In partnership with civil society and other civil rights organizations in Argentina, the national Institute against racism and xenophobia worked towards resisting the oppressions of marginalized groups in Argentina including, but not limited to, indigenous peoples, immigrants, Afro-Argentines, mestizo Argentines, Jews and Arabs. The national institute of discrimination, racism, and xenophobia receives grievances from individual peoples or more generally the organization puts most of their efforts forward through education campaigns including audio-visual materials, brochures, and pamphlets.

Since the resignation of former director Victoria Donda in December 2022, the INADI was overseen by a federal interventor, presently Greta Pena.

On February 22, 2024, presidential spokesperson Manuel Adorni announced the government's intention to dissolve the organization.
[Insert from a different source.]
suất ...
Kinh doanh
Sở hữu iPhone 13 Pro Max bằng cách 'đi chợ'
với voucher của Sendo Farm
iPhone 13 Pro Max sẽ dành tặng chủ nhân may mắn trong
President Javier Milei celebrated the announcement on his social media. In 2022, Milei had criticized the actions of the organization during the FIFA World Cup in Qatar. Javier Milei himself, along with ruling party legislator Ramiro Marra, had been reported to the organization for discriminatory expressions. Although the presidential spokesperson explained that the closure would not be immediate due to bureaucratic reasons, some deputies stated that the executive branch does not have the authority to eliminate an organization created by a law of the National Congress.

The announcement prompted statements of rejection from the Delegation of Israeli Argentine Associations (DAIA), Amnesty International, and the Huésped Foundation, among other organizations and leaders.

Subsequently, Minister of Justice Mariano Cúneo Libarona clarified that the functions would be absorbed by the Ministry, which was later confirmed by INADI on the social media platform X. The agency was officially dissolved in August 2024.